Begin Provided text

# 2009 Summer Trout Slam & Kids Trout Slam



## jtownsend2 (Mar 25, 2005)

*TEXAS CITY ANGLERS CLUB
SUMMER TROUT SLAM
&
KIDS TROUT SLAM
June 20, 2009*


*Hosted by:
Texas City Anglers Club, Galveston Government Employees Credit Union, & Gulfway Plaza

Sponsored by:
Bass Taxidermy, Fishing Tackle Unlimited, FishGillz Sunglasses, Kroger, Laguna Rods, Serious Tackle, Strike Pro Lures*

*Follow the link to rules, regulations, & entry form.
**http://www.filedropper.com/2009tcacs...mkidstroutslam*

post questions here or email to
[email protected]

*Payout Structure*​100% of the entry fee portion will be paid to the top 3 places.
Note: Membership fees for new TCAC members are not included in the payout.
1st Place = 50% + $500 CD donated by GGECU + Laguna Rod & reel combo
2nd Place = 30%
3rd Place = 20%

100% of the Optional Big Trout Side Pot will be paid to the top 2 places.
1st Place = 70%
2nd Place = 30%

Kids Division prizes:
1st Place = $500 CD donated by GGECU + Laguna Rod & reel combo + Bass Taxidermy mount of winning fish
2nd thru 6th Places = Rod & Reel Combos sponsored by Fishing Tackle Unlimited
NO KID FISHING THE TOURNAMENT GOES HOME EMPTY HANDED! 
Attached Images


----------



## jtownsend2 (Mar 25, 2005)

Look for our table and display at the FTU Event (I45 Location) this weekend.

This is a great opportunity for the kiddos to compete for free and win some GREAT prizes!


----------



## jtownsend2 (Mar 25, 2005)

*TTT*

Less than 3 weeks to go.

100% payout for the entry fee portion on the adult side, free kids division with great prizes, and much more!


----------



## ranch extreme (Apr 14, 2008)

The Laguna Rods are here (may post pic later), along with the mated Shimano reels. Man, they look good.

End Provided text
Begin Stored data

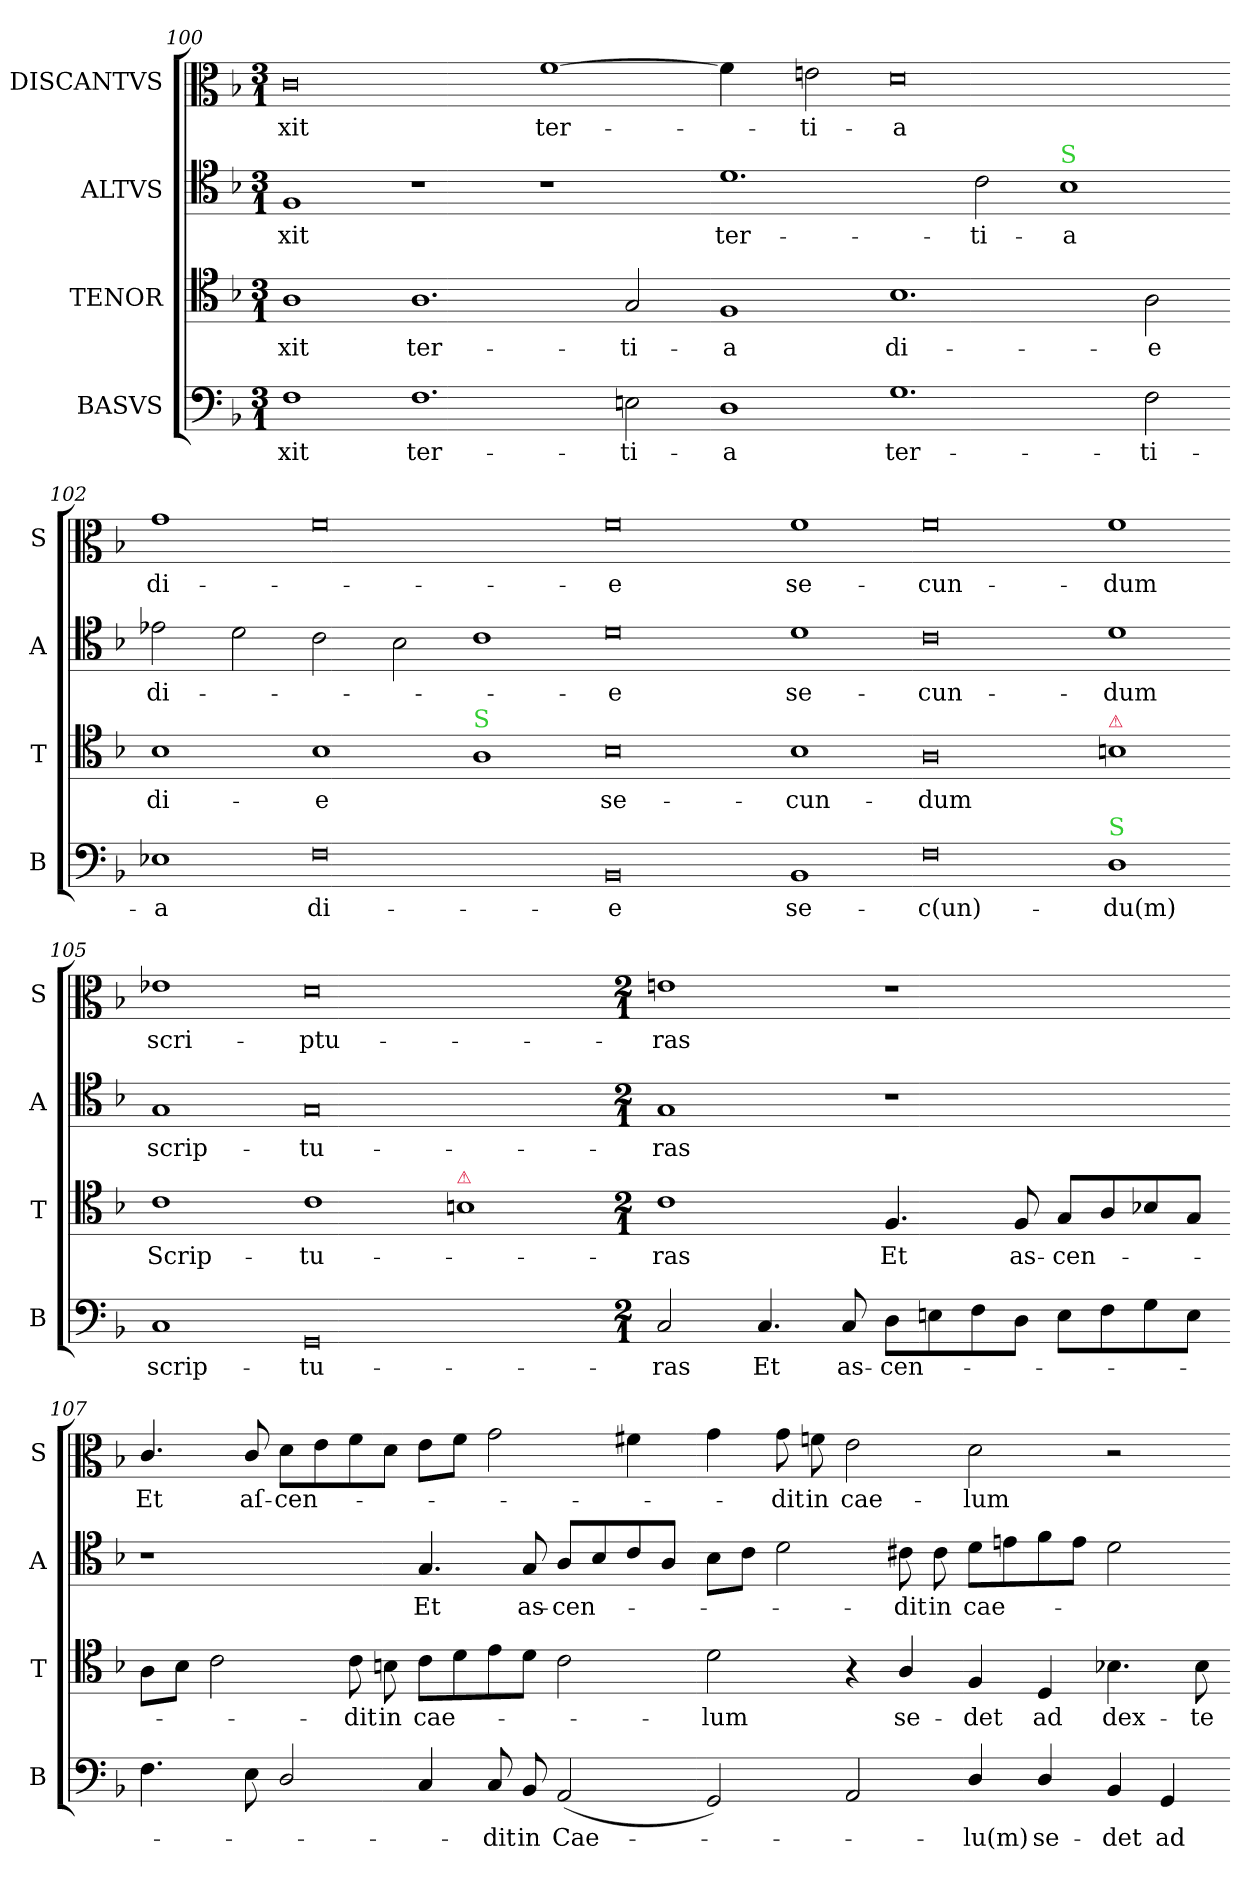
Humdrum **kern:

End Stored data

> _Exercise aim_: Summarize the Summer Trout Slam thread above in two sentences.

> _Expected answer_: The Texas City Anglers Club announced a Summer Trout Slam and Kids Trout Slam for June 20, 2009, hosted with Galveston Government Employees Credit Union and Gulfway Plaza and sponsored by several businesses. The entry-fee portion pays out in full to the top three adult places and the optional big trout side pot to the top two, while the free kids division offers prizes such as a $500 CD, rod and reel combos, and a taxidermy mount, with no participating child going home empty-handed.